● **Entries supplied**:
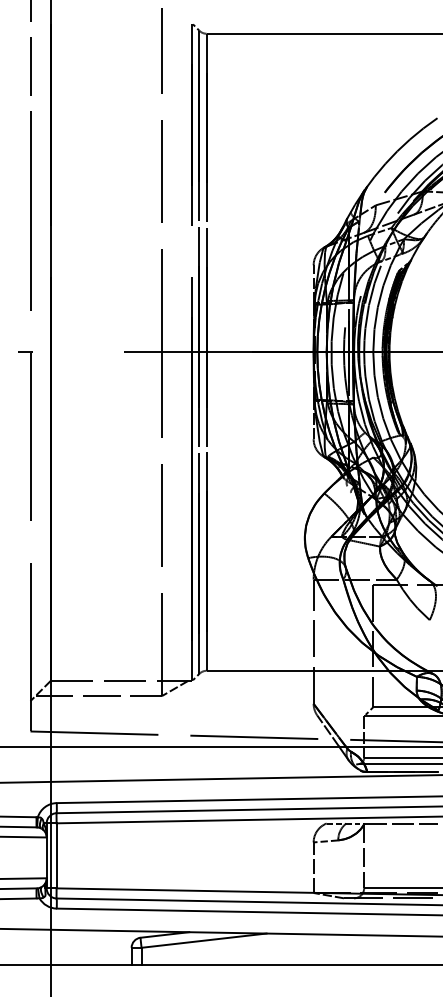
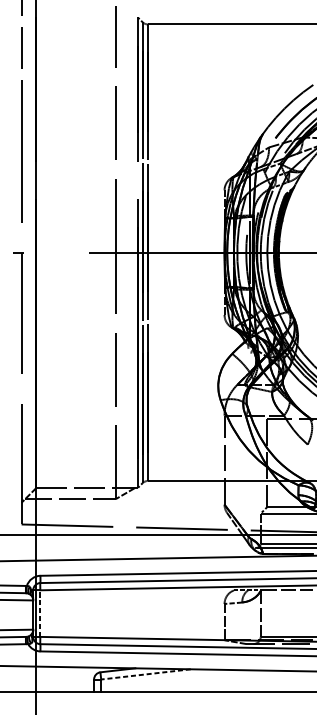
line: (56, 855) -> (40, 613), solid -> dashed
line: (204, 940) -> (146, 674), solid -> dashed

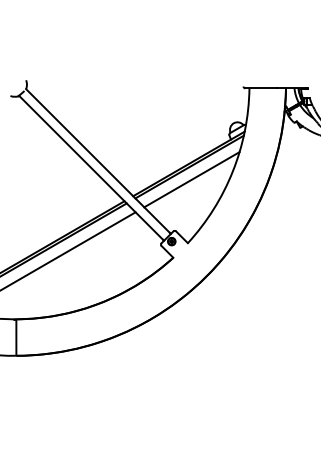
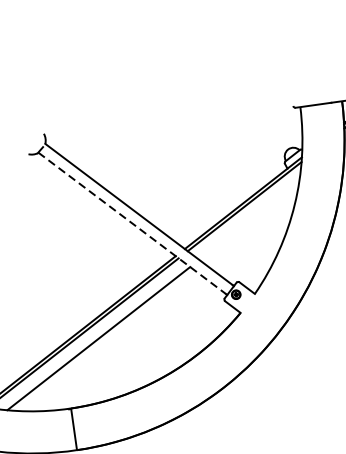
line: (91, 167) -> (132, 222), solid -> dashed
line: (191, 179) -> (248, 220), removed

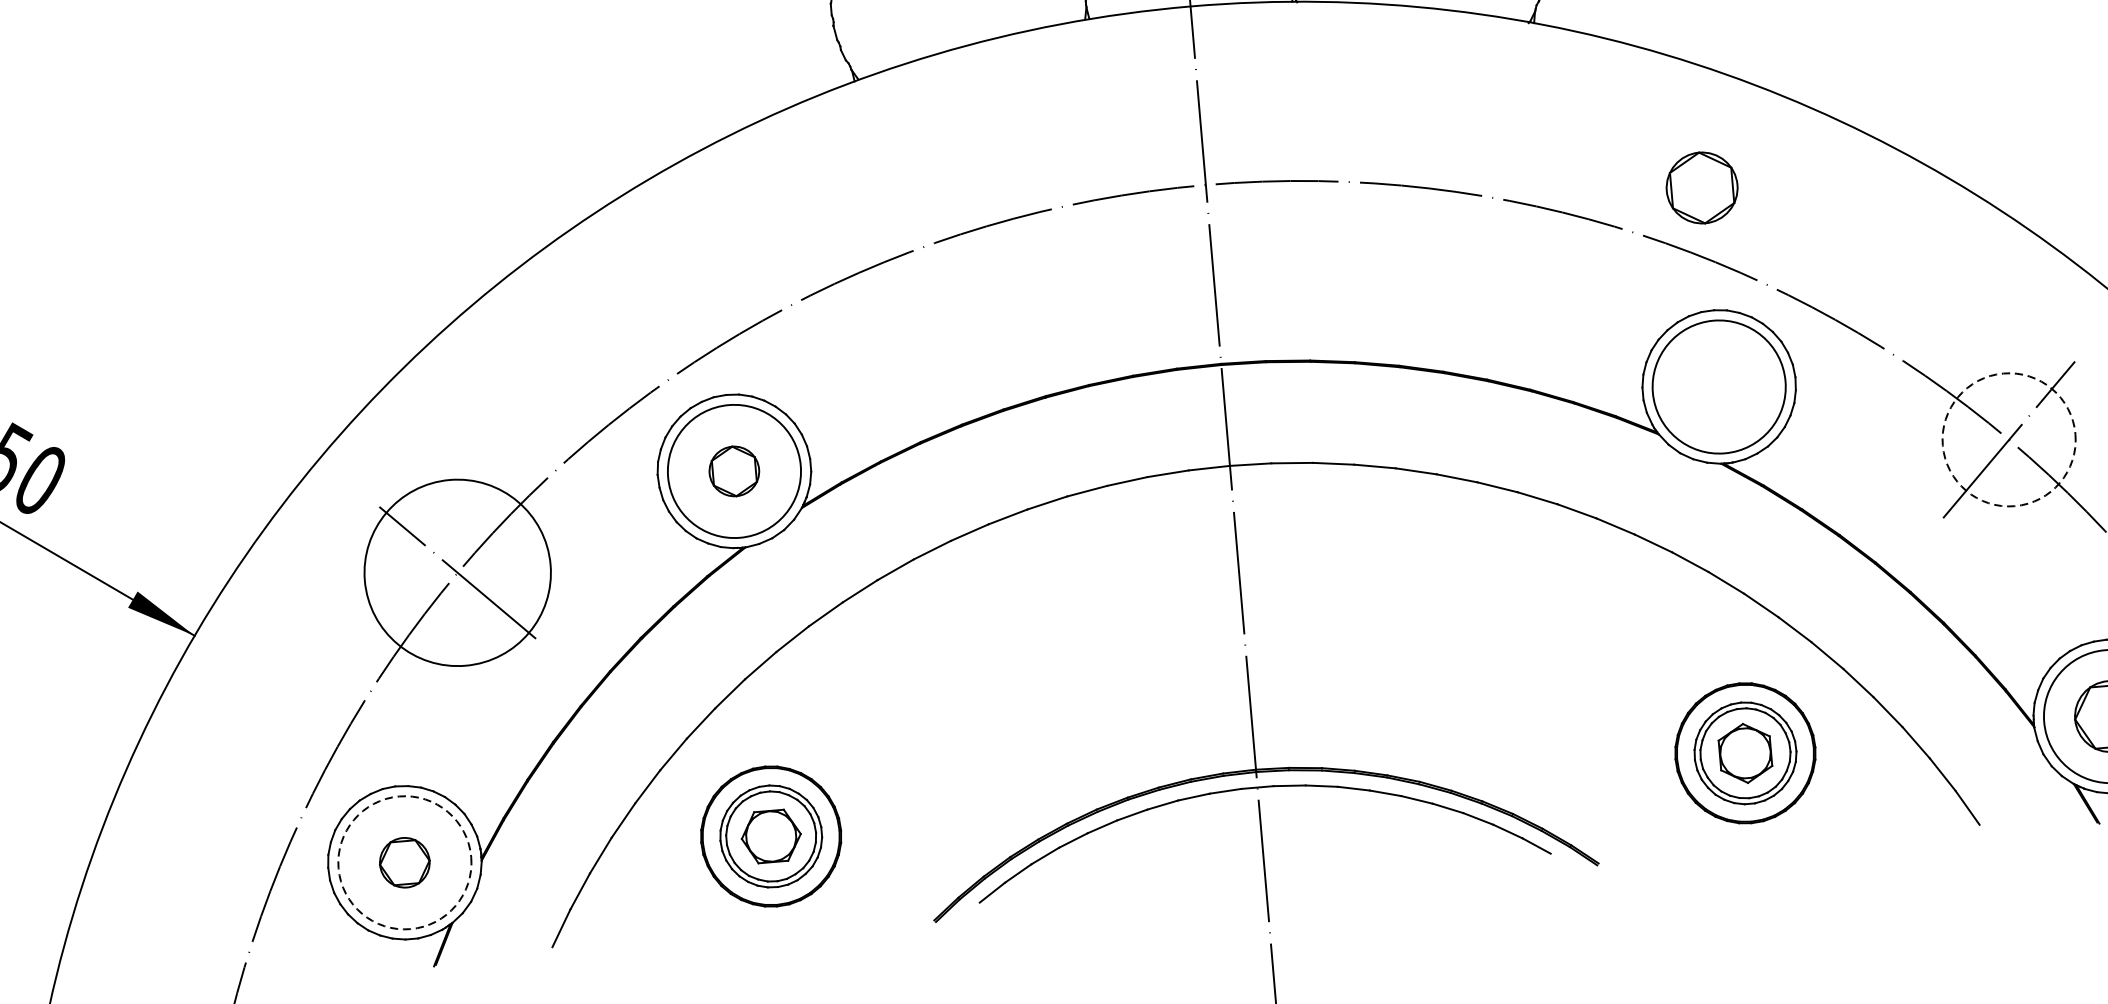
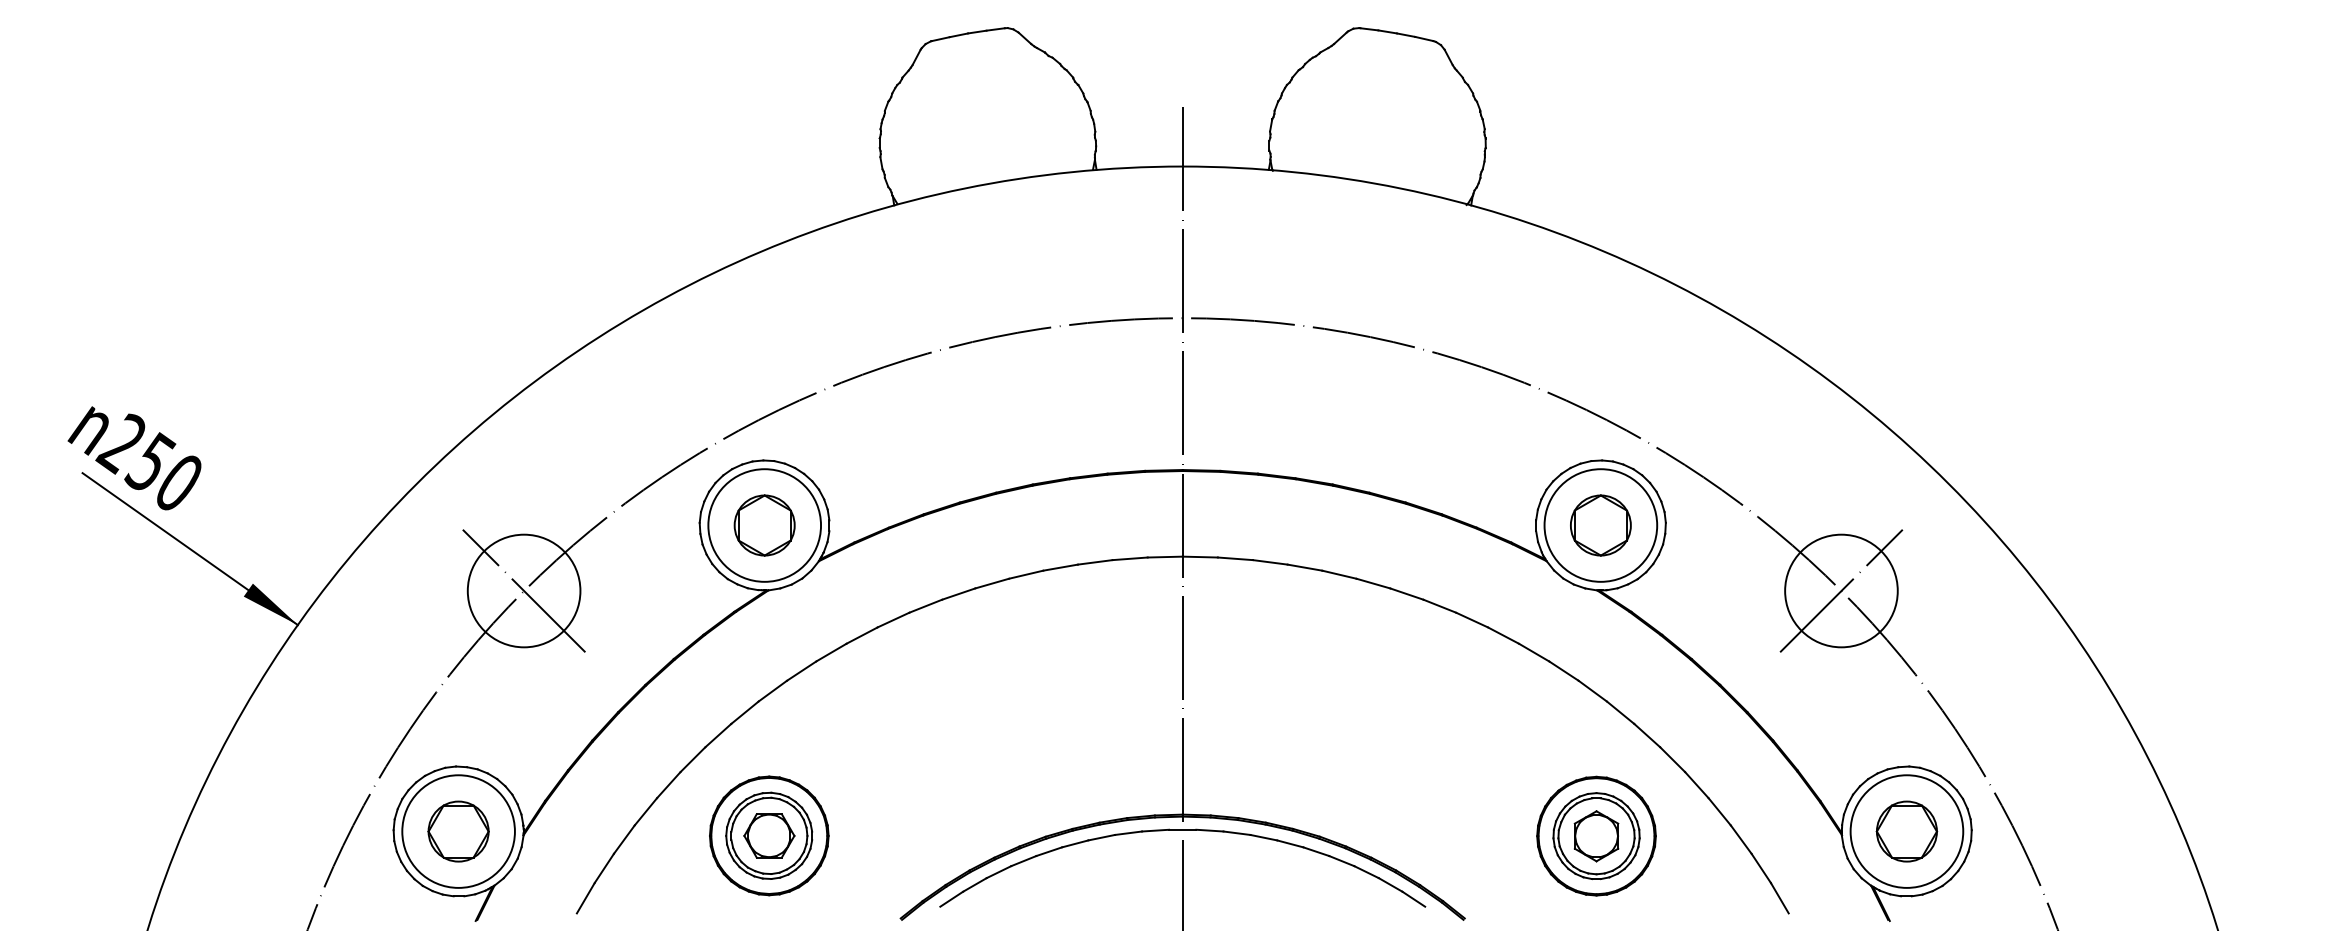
part: (1701, 188) -> (1600, 525), moved
circle: (2009, 439) -> (1841, 590), dashed -> solid
part: (734, 471) -> (764, 525), size x1.43
circle: (456, 572) -> (523, 590), size x0.71
circle: (404, 862) -> (458, 831), dashed -> solid
part: (404, 862) -> (458, 831), size x1.43

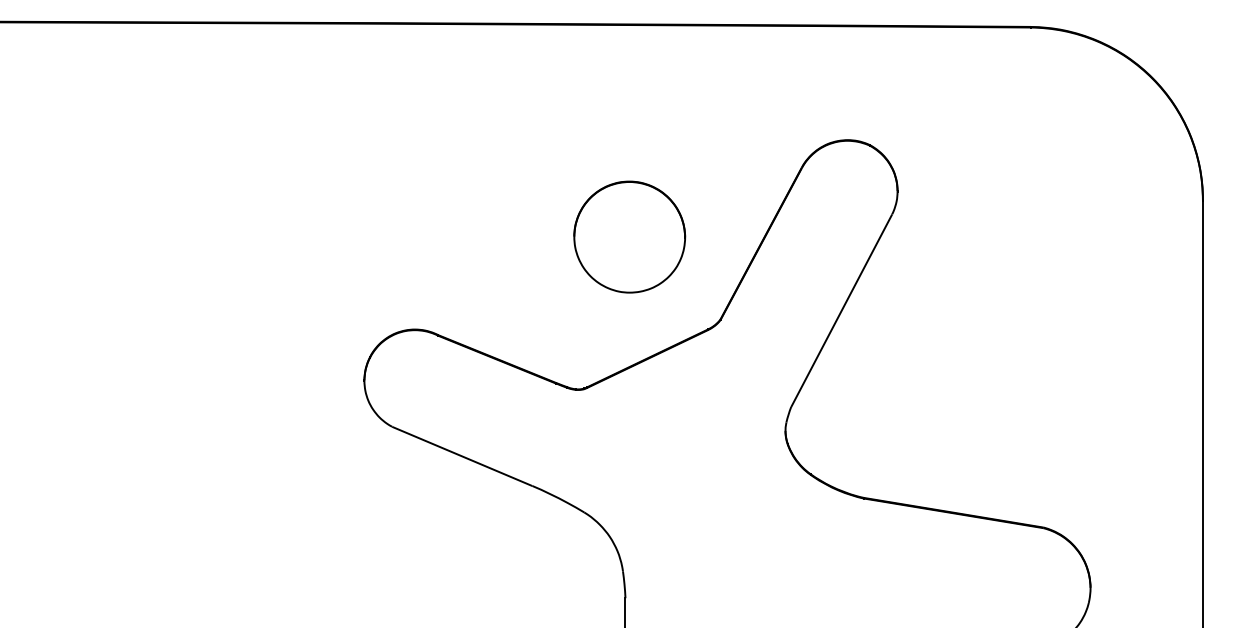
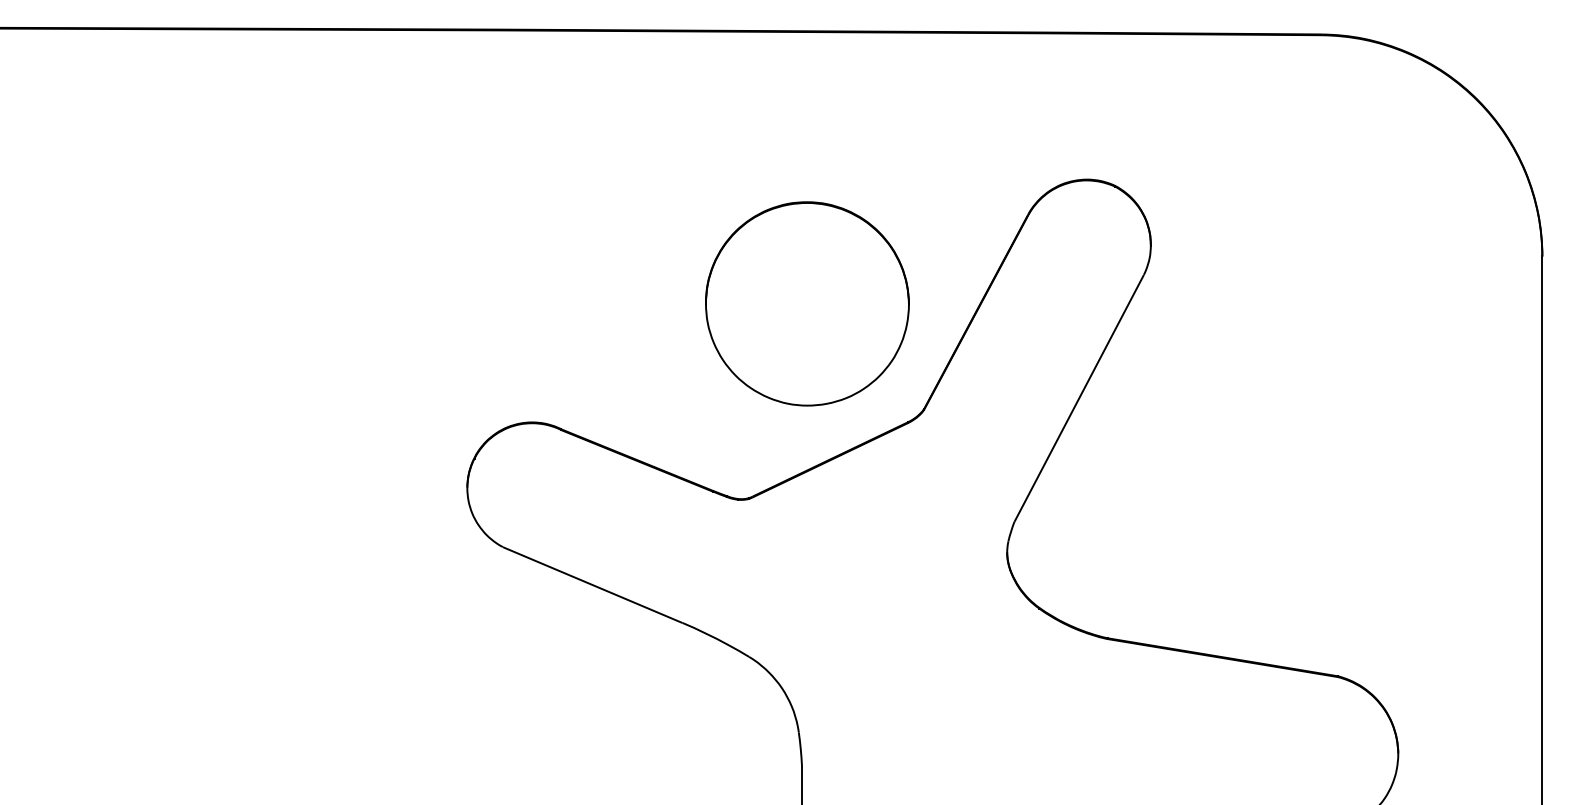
part: (629, 236) -> (807, 303), size x1.43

● **Task to carry out**: The answer is the listing above restated word for word, pictures removed.

● **Response**:
line: (56, 855) -> (40, 613), solid -> dashed
line: (204, 940) -> (146, 674), solid -> dashed

line: (91, 167) -> (132, 222), solid -> dashed
line: (191, 179) -> (248, 220), removed

part: (1701, 188) -> (1600, 525), moved
circle: (2009, 439) -> (1841, 590), dashed -> solid
part: (734, 471) -> (764, 525), size x1.43
circle: (456, 572) -> (523, 590), size x0.71
circle: (404, 862) -> (458, 831), dashed -> solid
part: (404, 862) -> (458, 831), size x1.43

part: (629, 236) -> (807, 303), size x1.43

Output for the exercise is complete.